Indonesia GDP hits 6.5% in fourth quarter

Indonesia’s economy shrugged off faltering export growth to record a 6.5 per cent rise in fourth-quarter GDP, a level last seen before the 1990s Asian financial crisis.

The better than expected figures were due largely to continued investment and booming domestic consumption.

Full-year growth was also 6.5 per cent, the strongest performance since 1996.

The figures, said Leif Eskesen, an economist with HSBC, shows that Indonesia’s “domestically oriented economy humming quite nicely to its own tune”.

Domestic consumption and investment has enabled Indonesia to grow faster than its neighbours, such as Singapore, whose economies are more dependent on global trade flows and therefore more vulnerable to slowing export demand.

“Exports certainly will be hit by the global downturn, but our domestic market remained robust,” said Suryamin, head of Indonesia's statistics bureau.

Quarter on quarter, the economy contracted 1.3 per cent, in part because exports grew about 8 per cent in the fourth quarter, down from nearly 18 per cent growth previously.
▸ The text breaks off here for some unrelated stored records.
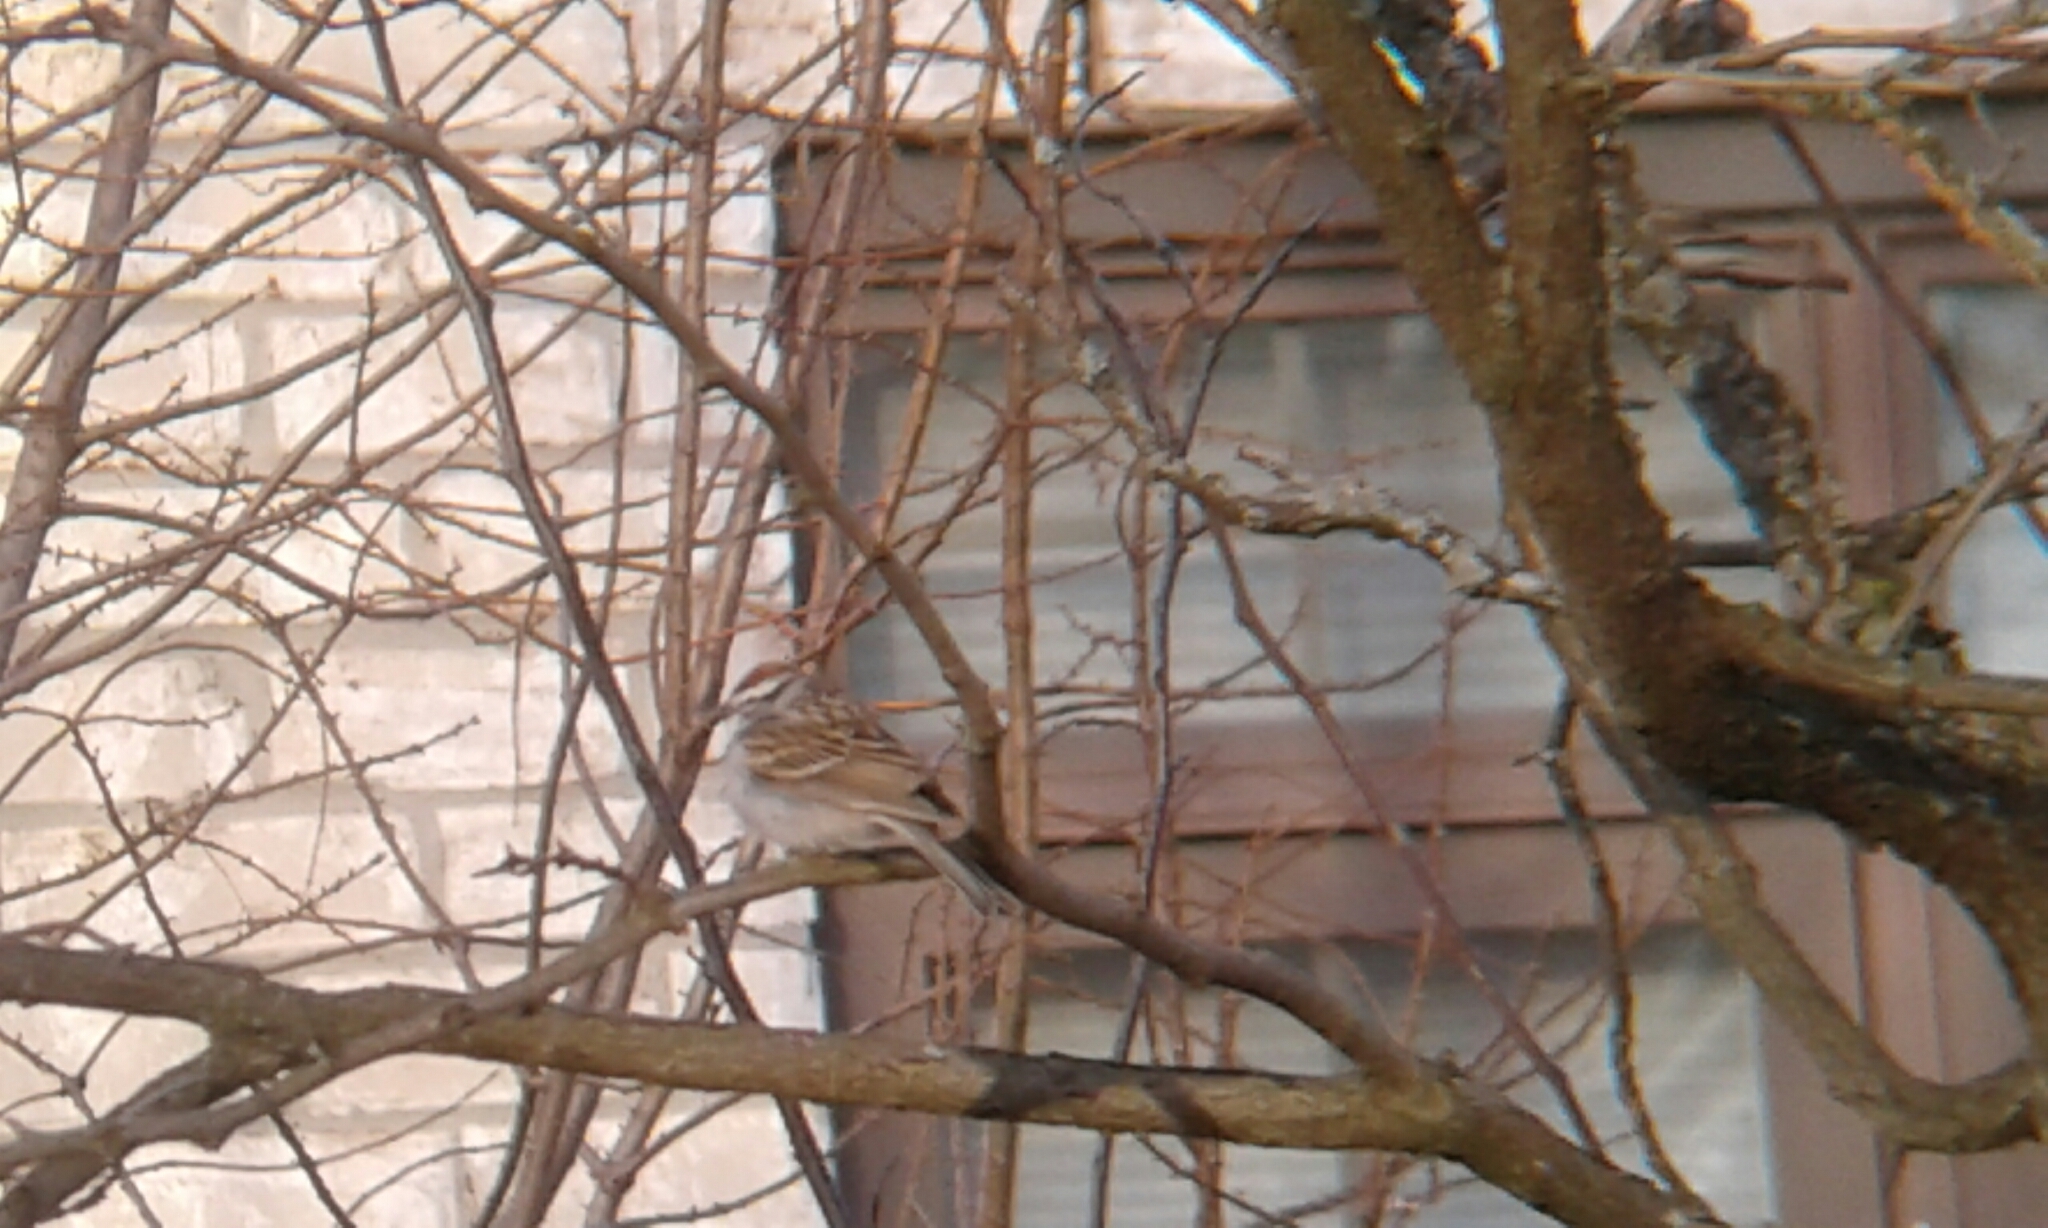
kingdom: Animalia
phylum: Chordata
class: Aves
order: Passeriformes
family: Passerellidae
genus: Spizella
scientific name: Spizella passerina
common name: Chipping sparrow
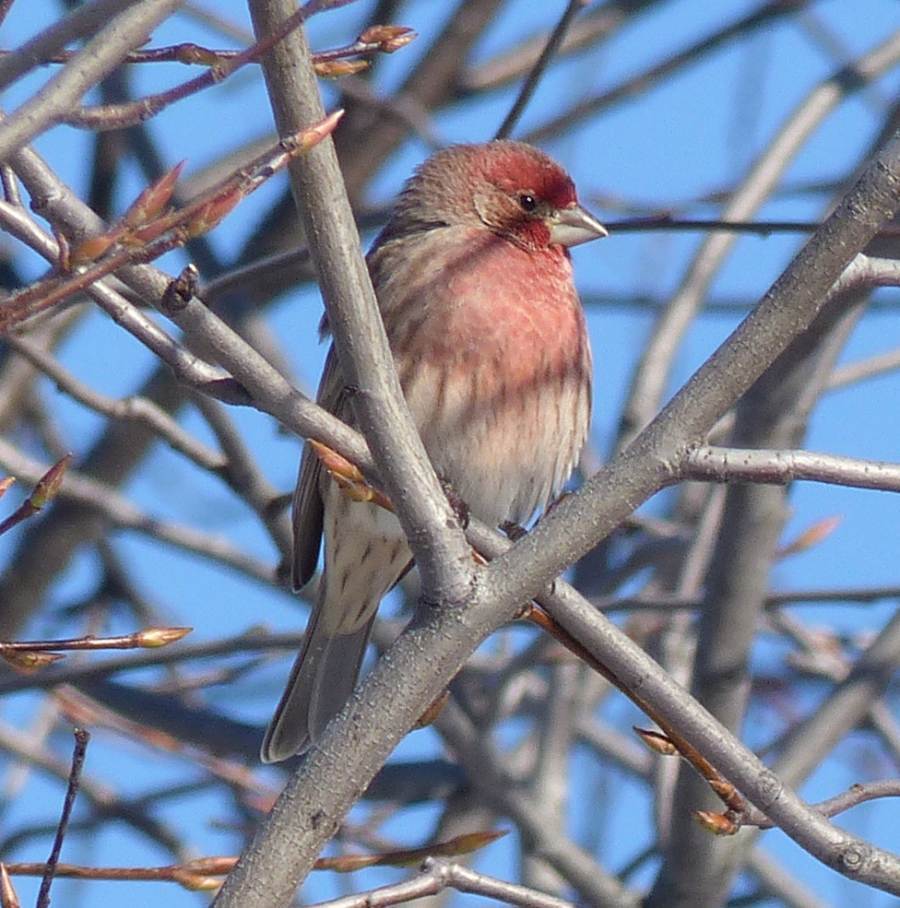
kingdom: Animalia
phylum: Chordata
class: Aves
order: Passeriformes
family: Fringillidae
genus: Haemorhous
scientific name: Haemorhous mexicanus
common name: House finch
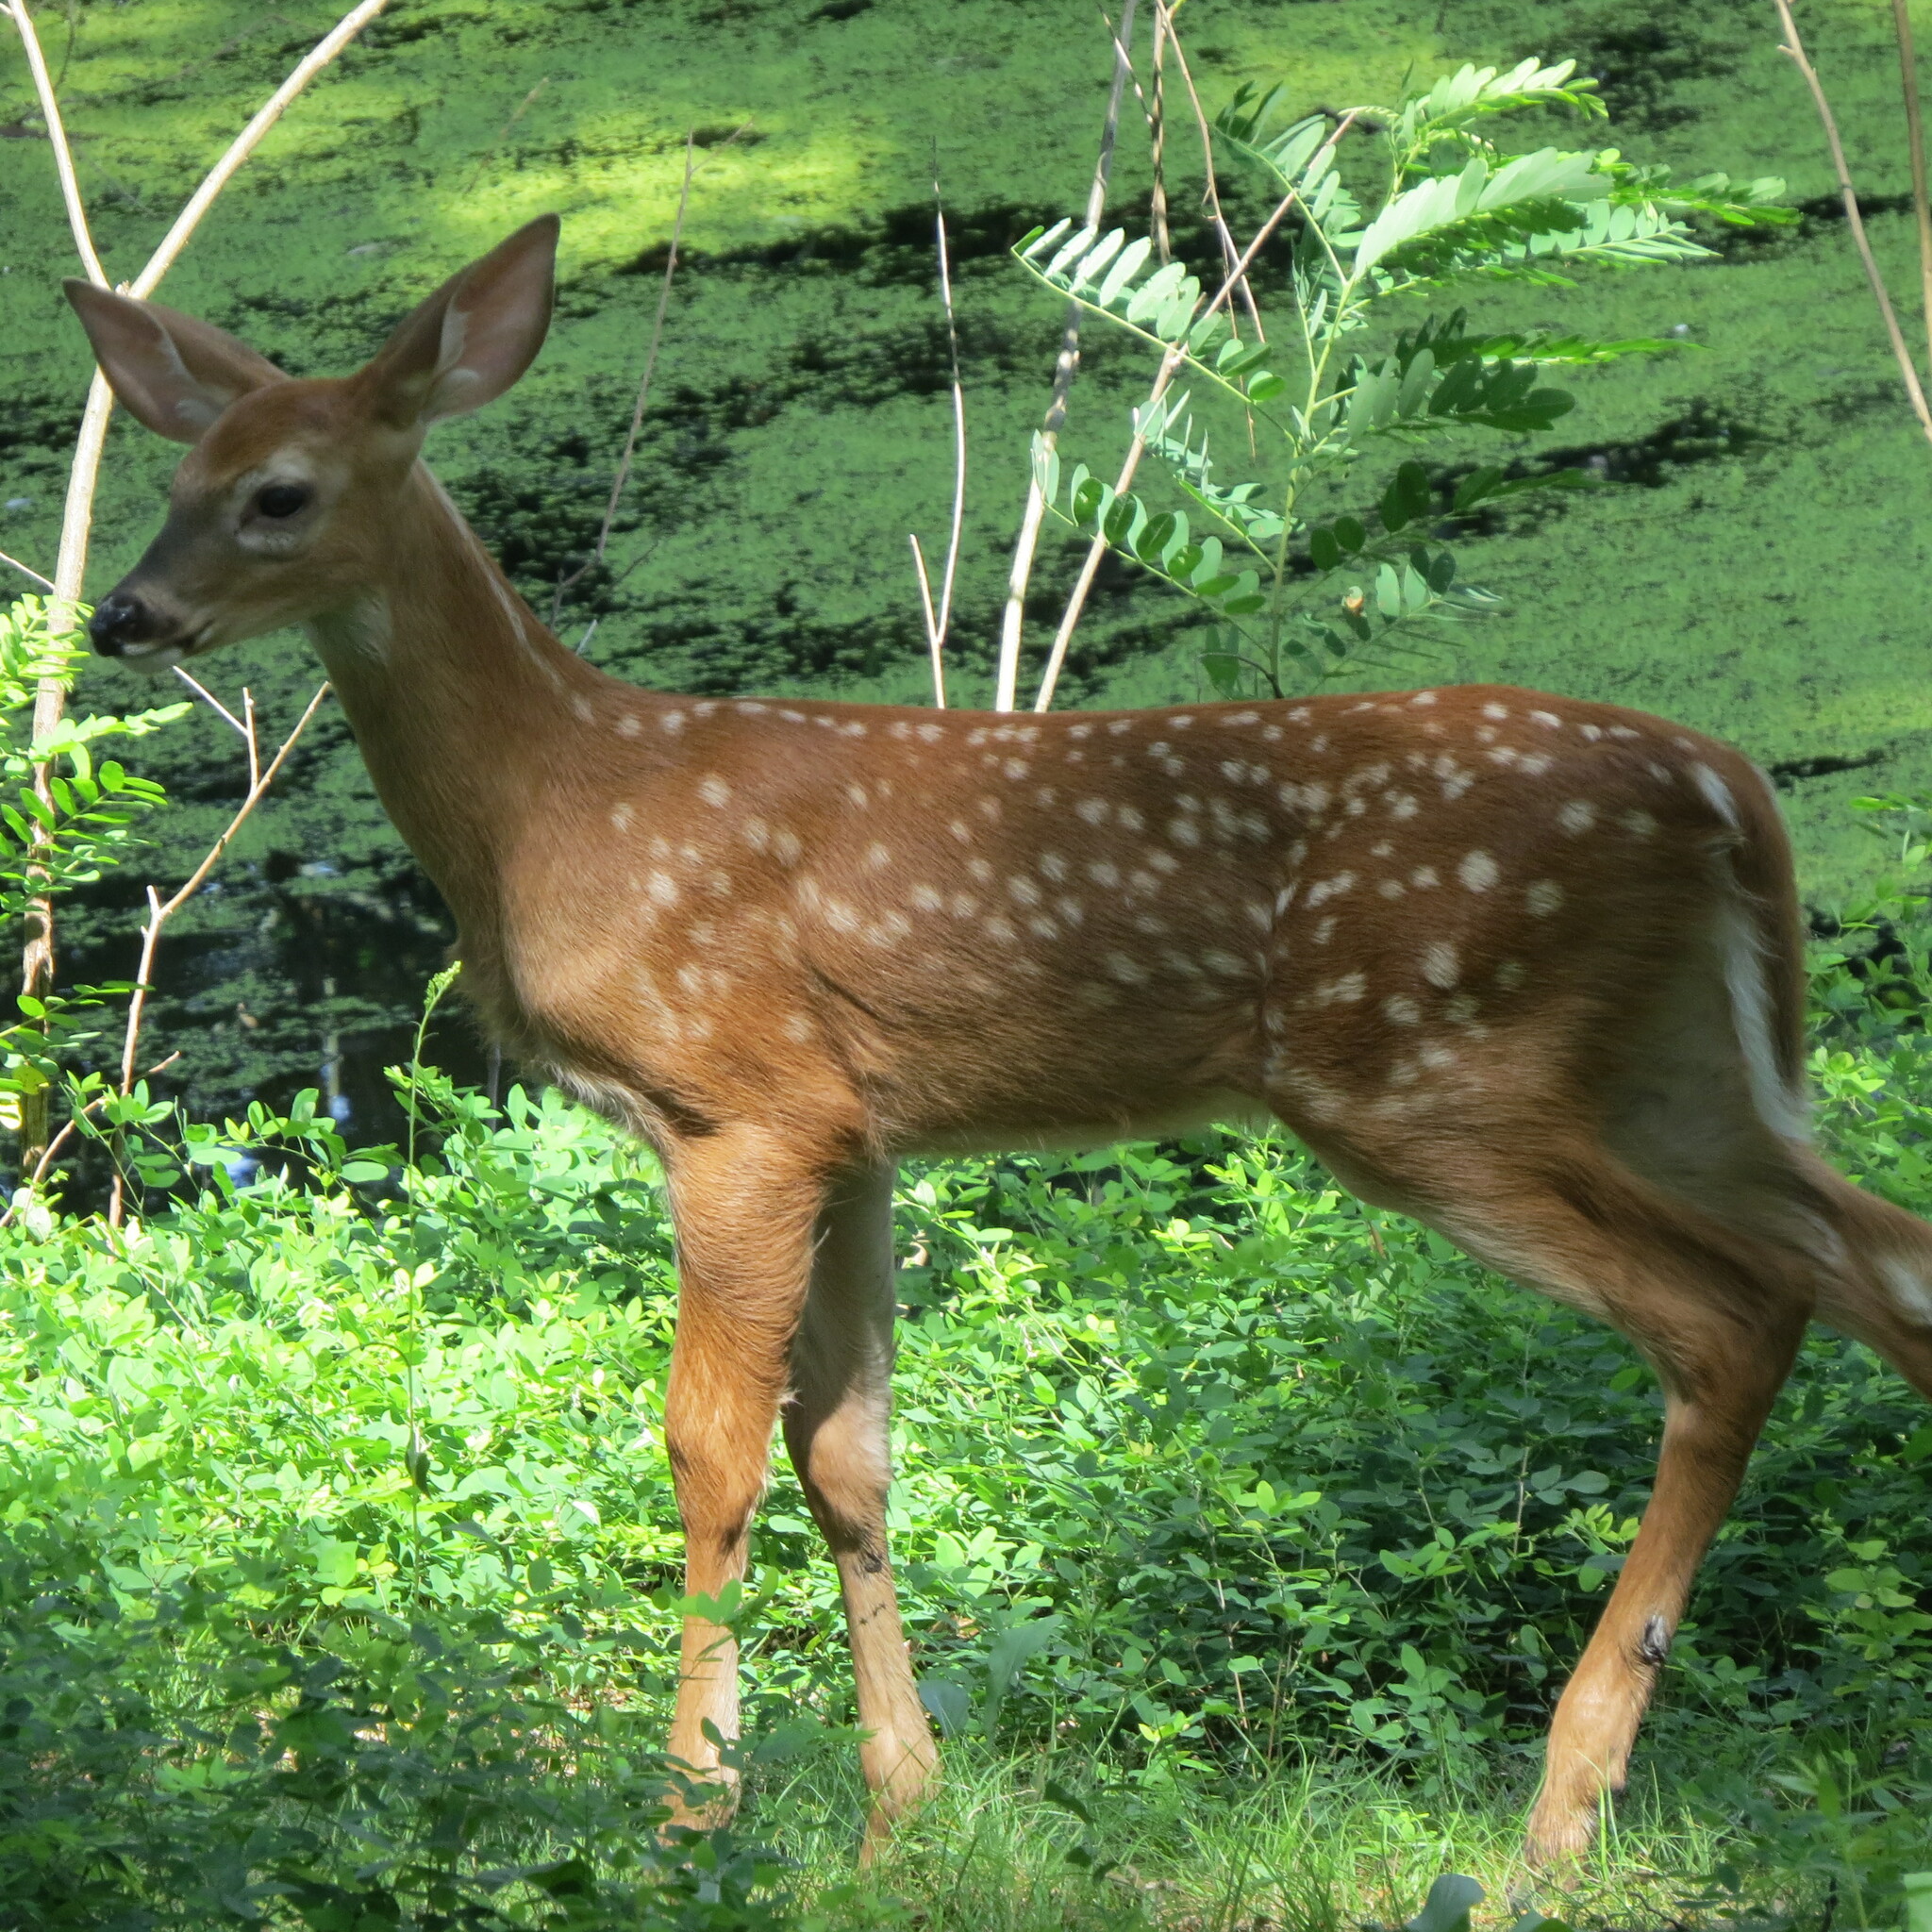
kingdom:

Part of that slowdown was due to easing of prices of commodities such as palm oil, of which Indonesia is a big producer.

Tai Hui, head of market research for southeast Asia at Standard Chartered, said he anticipated growth in Indonesia would moderate only slightly to 5.8 per cent for this year.

Mr Hui said that slowing exports would pinch headline growth, while investment and consumption would probably not continue growing fast enough to offset weak exports.

Nevertheless, said Mr Hui, the resilience of the local market means business confidence in Indonesia remains “incredibly strong”, far above the rest of southeast Asia.

But the fourth quarter's strong GDP figures also add to concerns that inflation could rise, particularly if the central bank – which has sounded noticeably dovish in recent statements – decides to cut rates at its monthly meeting on Thursday.

Inflation expectations are near three-year highs, according to RBS analysts. Although official inflation rates have fallen recently, most economists say that is partially because food prices spiked in 2010, meaning current inflation is being compared to a particularly high base.

The central bank last cut interest rates in November to 6 per cent, a record low. It then took the market by surprise in late January when it cut the rate it pays banks for depositing funds with the central bank, a move that would likely encourage banks to lend more into the market, explained Su Sian Lim, an economist at RBS.

The Jakarta Composite Index closed down just over 1 per cent.